8. The device as in claim 1, wherein the capture segment comprises a radiopaque portion that is visible under fluoroscopy.

9. The device as in claim 1, further comprising:

a distal cap having an atraumatic leading edge at the distal end of the core wire.

10. The device as in claim 1, wherein the core wire comprises an extended portion beyond the distal end of the capture segment, the device further comprising:

an atraumatic spring having an atraumatic leading edge on the distal end of the extended portion of the core wire.

11. The device as in claim 1, wherein the distal end of the outer sheath comprises a flexible coil.

12. The device as in claim 1, wherein the capture segment is configured to be secured in one of either the expanded state or collapsed state.

13. The device as in claim 1, wherein the capture segment comprises wires selected from the group consisting of: one or more multi-planar wires; one or more helical wires; and one or more looped wires.

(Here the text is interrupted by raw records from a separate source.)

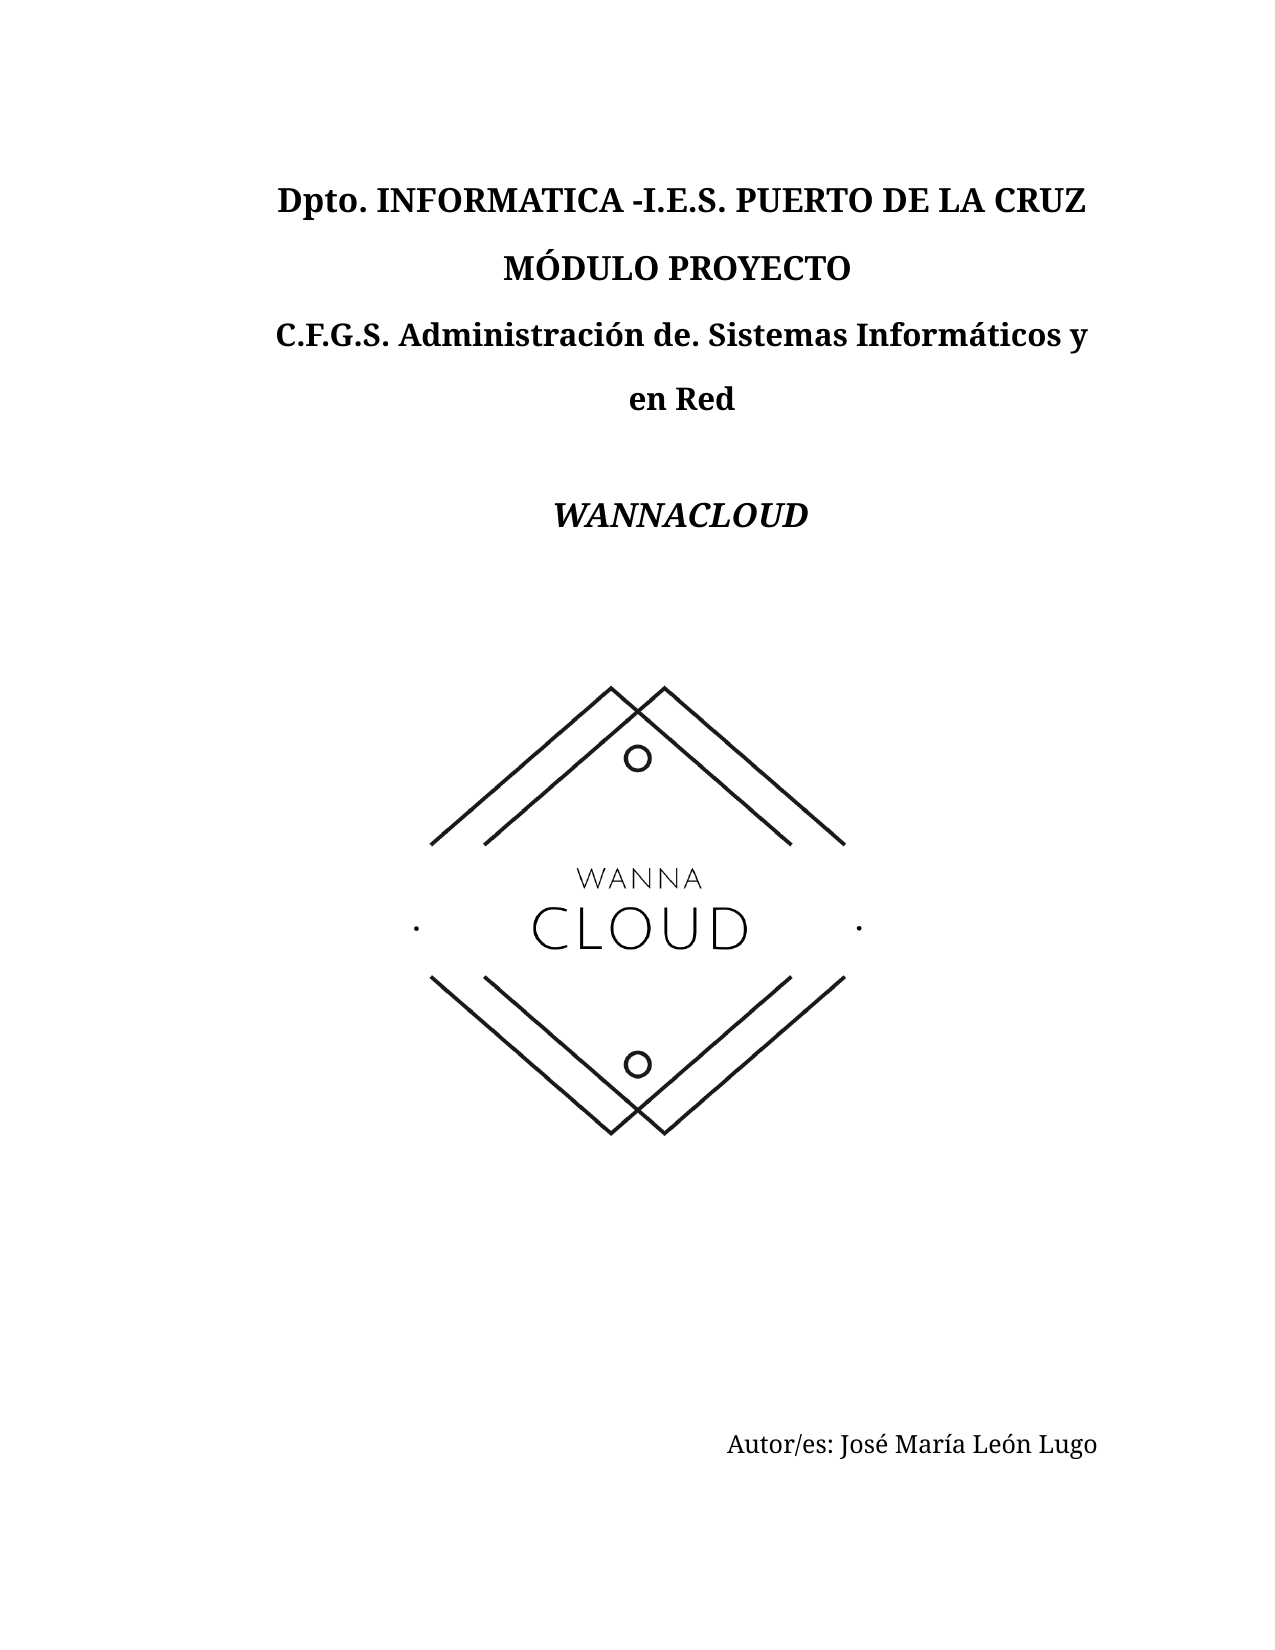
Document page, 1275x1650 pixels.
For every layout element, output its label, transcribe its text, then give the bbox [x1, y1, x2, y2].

picture [291, 564, 984, 1257]
text WANNACLOUD [266, 491, 1098, 537]
text MÓDULO PROYECTO [266, 244, 1098, 290]
text Autor/es: José María León Lugo [177, 1427, 1098, 1461]
text Dpto. INFORMATICA -I.E.S. PUERTO DE LA CRUZ [266, 176, 1098, 222]
text C.F.G.S. Administración de. Sistemas Informáticos y en Red [266, 313, 1098, 419]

14. The device as in claim 1, wherein the capture segment, in an expanded state, comprises a flower petal configuration.

15. The device as in claim 1, wherein the capture segment further comprises a screen.

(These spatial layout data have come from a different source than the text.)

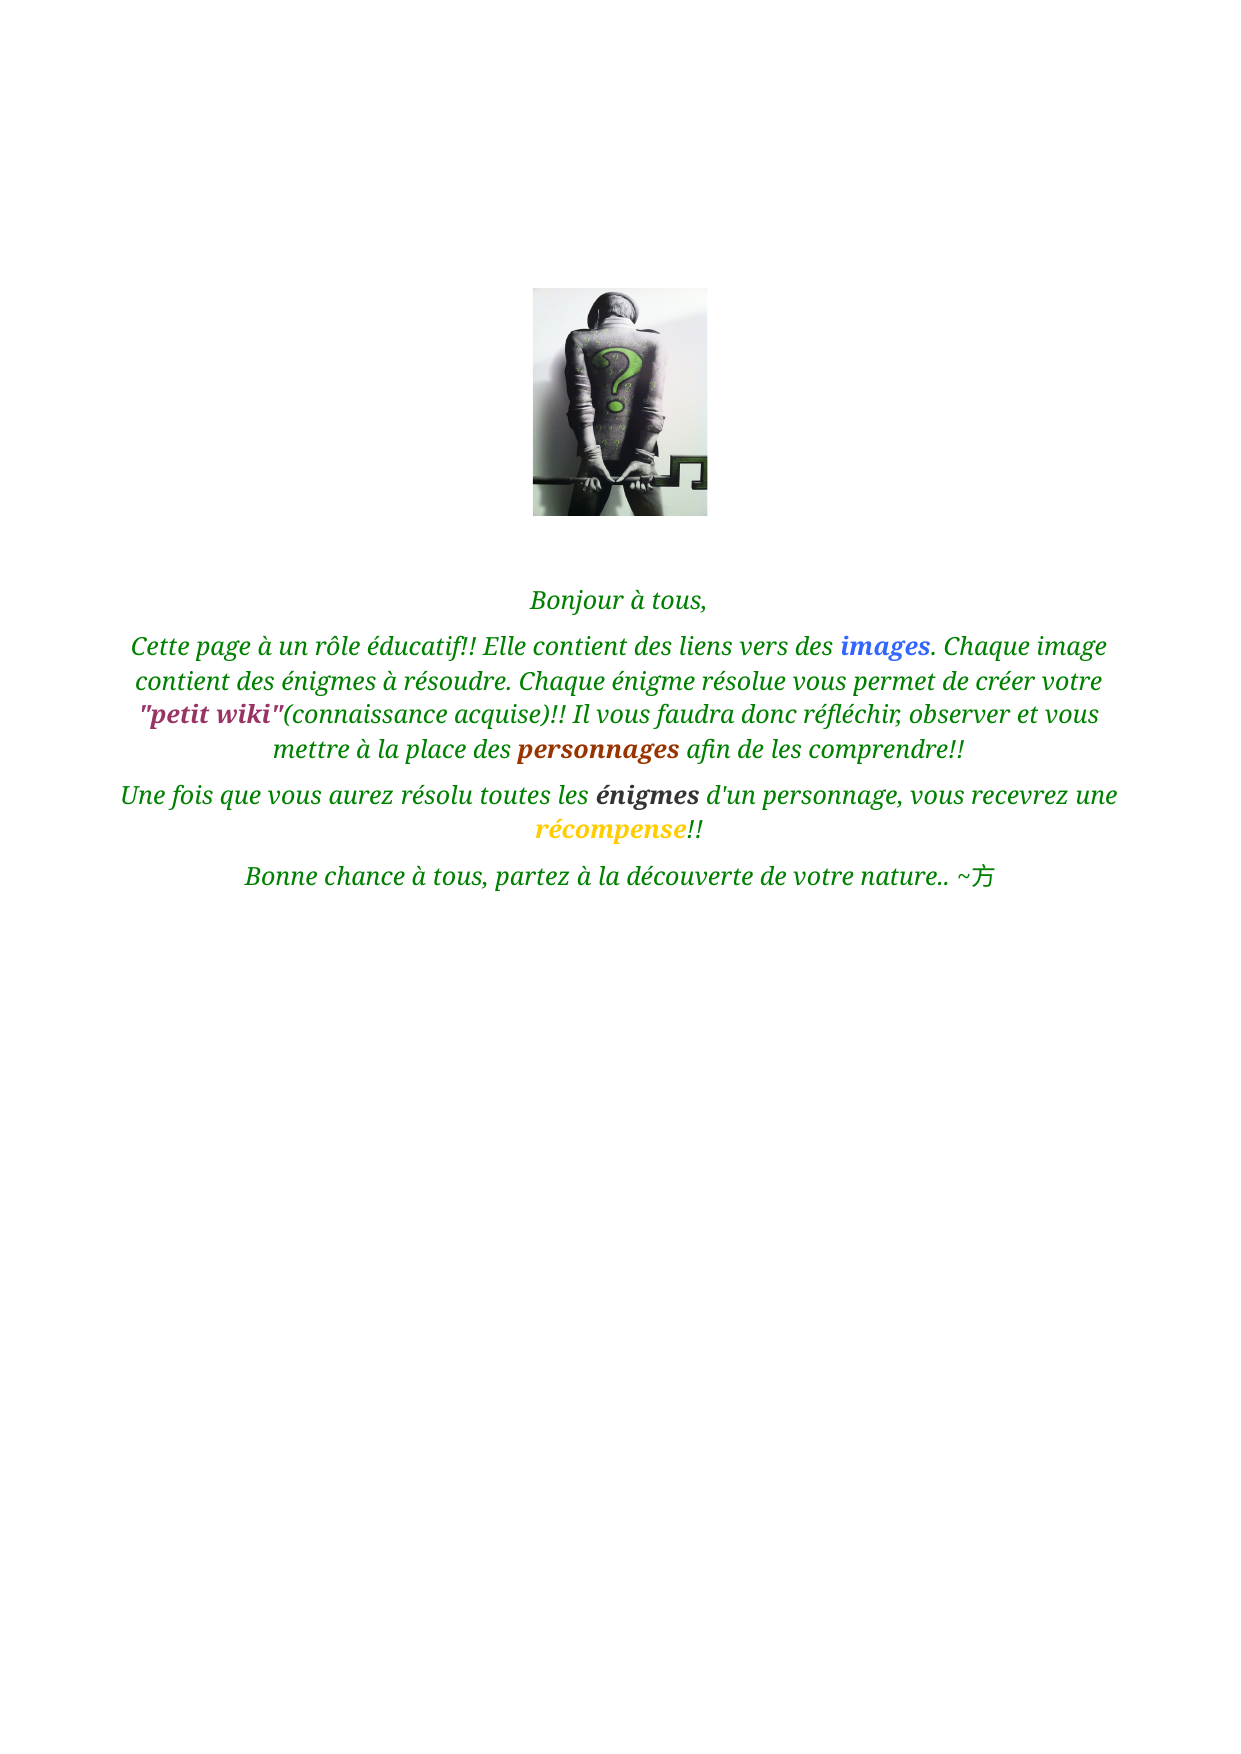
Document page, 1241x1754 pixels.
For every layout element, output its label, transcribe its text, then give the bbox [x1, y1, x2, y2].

text Une fois que vous aurez résolu toutes les énigmes d'un personnage, vous recevrez une récompense!! [118, 778, 1122, 846]
text Bonne chance à tous, partez à la découverte de votre nature.. ~方 [118, 858, 1122, 892]
text Bonjour à tous, [118, 582, 1122, 617]
picture [532, 288, 708, 516]
text Cette page à un rôle éducatif!! Elle contient des liens vers des images. Chaque image contient des énigmes à résoudre. Chaque énigme résolue vous permet de créer votre "petit wiki"(connaissance acquise)!! Il vous faudra donc réfléchir, observer et vous mettre à la place des personnages afin de les comprendre!! [118, 629, 1122, 765]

16. The device as in claim 15, wherein the screen comprises a material selected from the group consisting of: a braided material; a metallic material; and a non-metallic material.

17. The device as in claim 16, wherein the non-metallic material is selected from cloth and polymer fibers.

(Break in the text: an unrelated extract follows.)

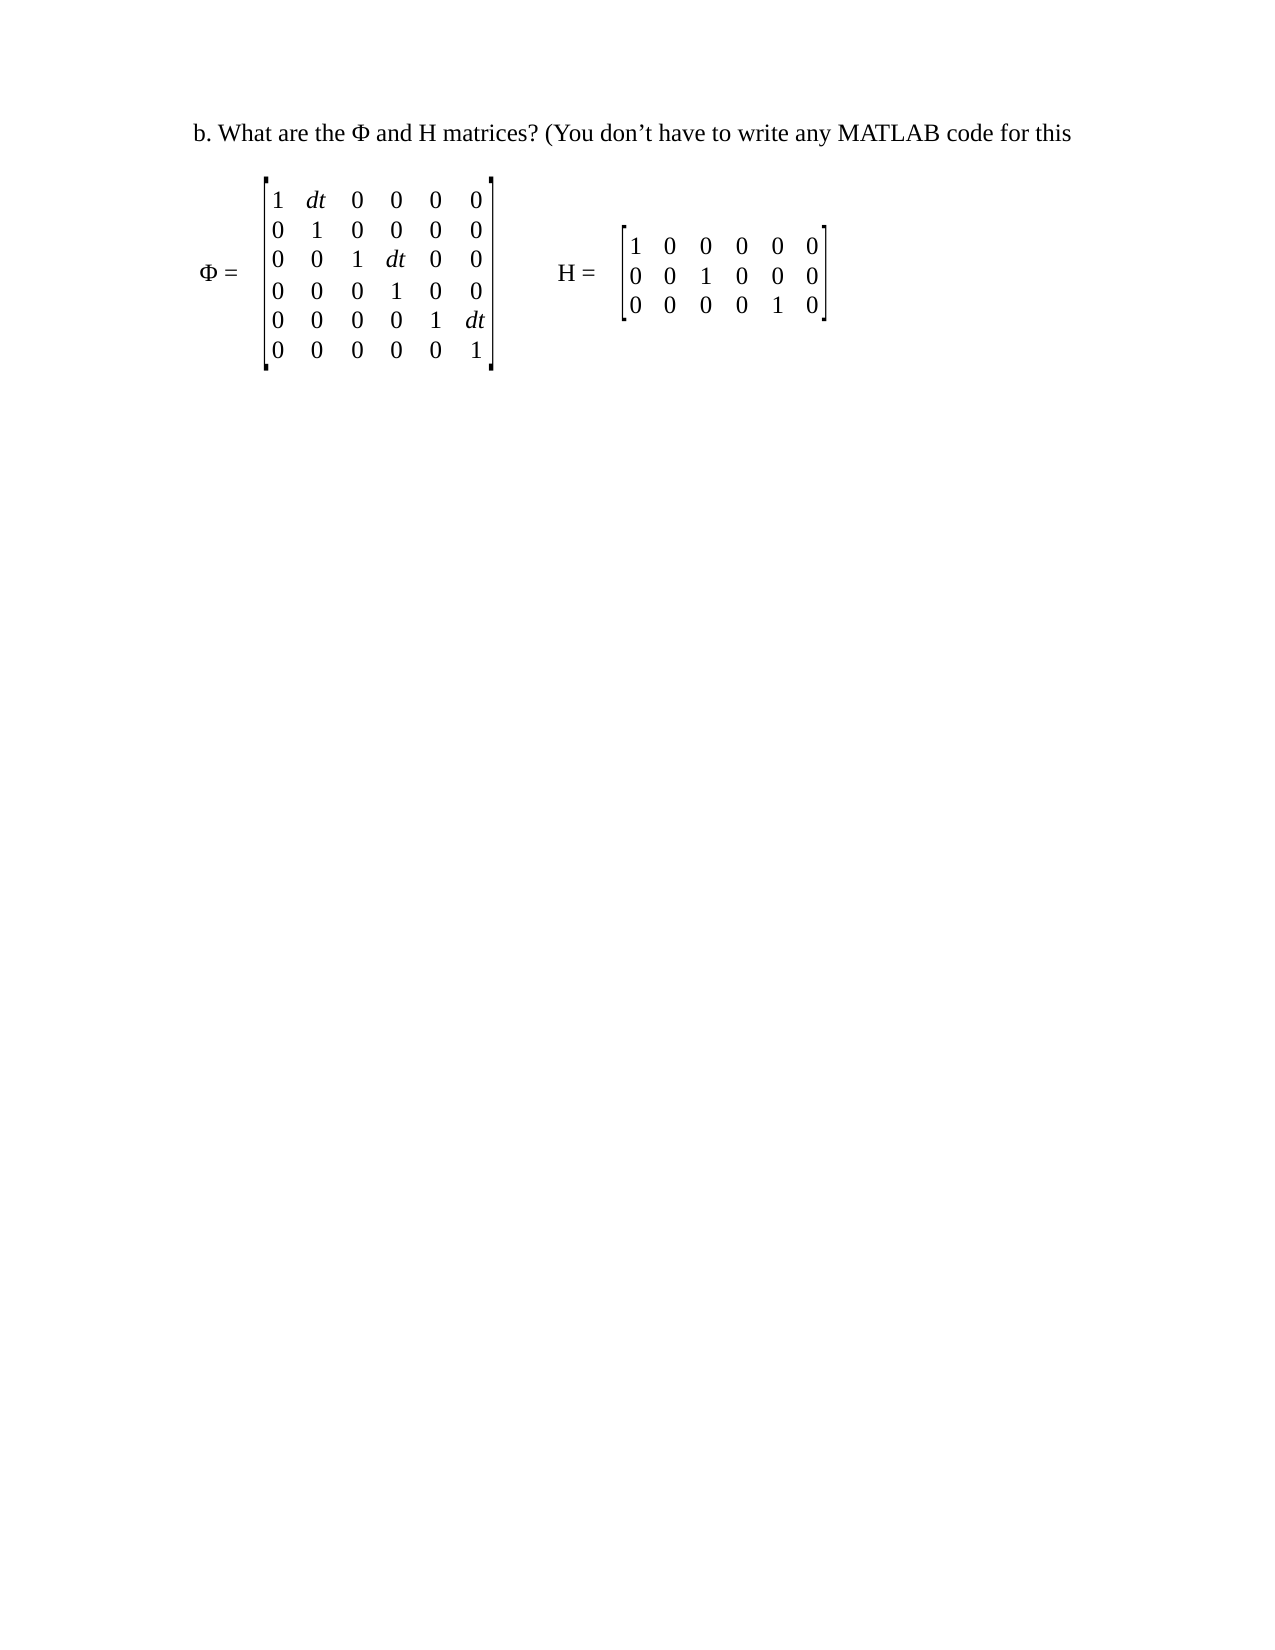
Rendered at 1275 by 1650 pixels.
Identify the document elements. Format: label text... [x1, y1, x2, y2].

text Φ = H = [118, 176, 1157, 372]
text b. What are the Φ and H matrices? (You don’t have to write any MATLAB code for this [118, 118, 1157, 147]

18. The device as in claim 15, wherein the screen, in an expanded state, comprises one of either a disc-shaped configuration or a cup-shaped configuration.

19. The device as in claim 1, wherein the capture segment comprises a material to attract a thrombus.

20. The device as in claim 19, wherein the material is selected from a group consisting of: an ionic charge, brushes, and filaments.

21. The device as in claim 1, further comprising:

a thrombus dissolving drug coated on the capture segment.

22. The device as in claim 1, wherein the core wire, outer sheath, and capture segment are configured to allow for infusion of drugs from the proximal end of the outer sheath to the distal end of the outer sheath.

23. A method for use with a small-diameter material-removal device having a thin-walled outer sheath including a proximal end and a distal end, the device further having a core wire having a proximal end and a distal end, the core wire having an opposing actuator handle at the proximal end that extends from the proximal end of the sheath, the device further having a capture segment having a proximal end attached to the distal end of the sheath and a distal end attached to the distal end of the core wire, the capture segment having a collapsed state and an expanded state of a predetermined shape, the method comprising:

applying axial movement to the handle to cause the capture segment to controllably expand between the collapsed state and the expanded state;

penetrating a material within a blood vessel with the capture segment in the collapsed state; and

engaging the material with the capture segment, wherein the capture segment remains in the expanded state to move the material.

24. The method as in claim 23, further comprising:

removing the material from the blood vessel with the capture segment in the expanded state.

25. The method as in claim 23, further comprising:

securing the capture segment in one of either the collapsed state or the expanded state.

26. A method of making small-diameter material-removal device, comprising:

providing a thin-walled outer sheath including a proximal end and a distal end;

inserting a core wire into the outer sheath, the core wire having a proximal end and a distal end, the core wire having an opposing actuator handle at the proximal end that extends from the proximal end of the sheath;

constructing a capture segment having a distal end and a proximal end, the capture segment having a collapsed state and an expanded state of a predetermined shape;

attaching a capture segment at a proximal end to the distal end of the sheath; and

attaching a distal end of the capture segment to the distal end of the core wire, the capture segment and the core wire being constructed and arranged so that applying axial movement to the handle causes the capture segment to controllably expand between the collapsed state and the expanded state.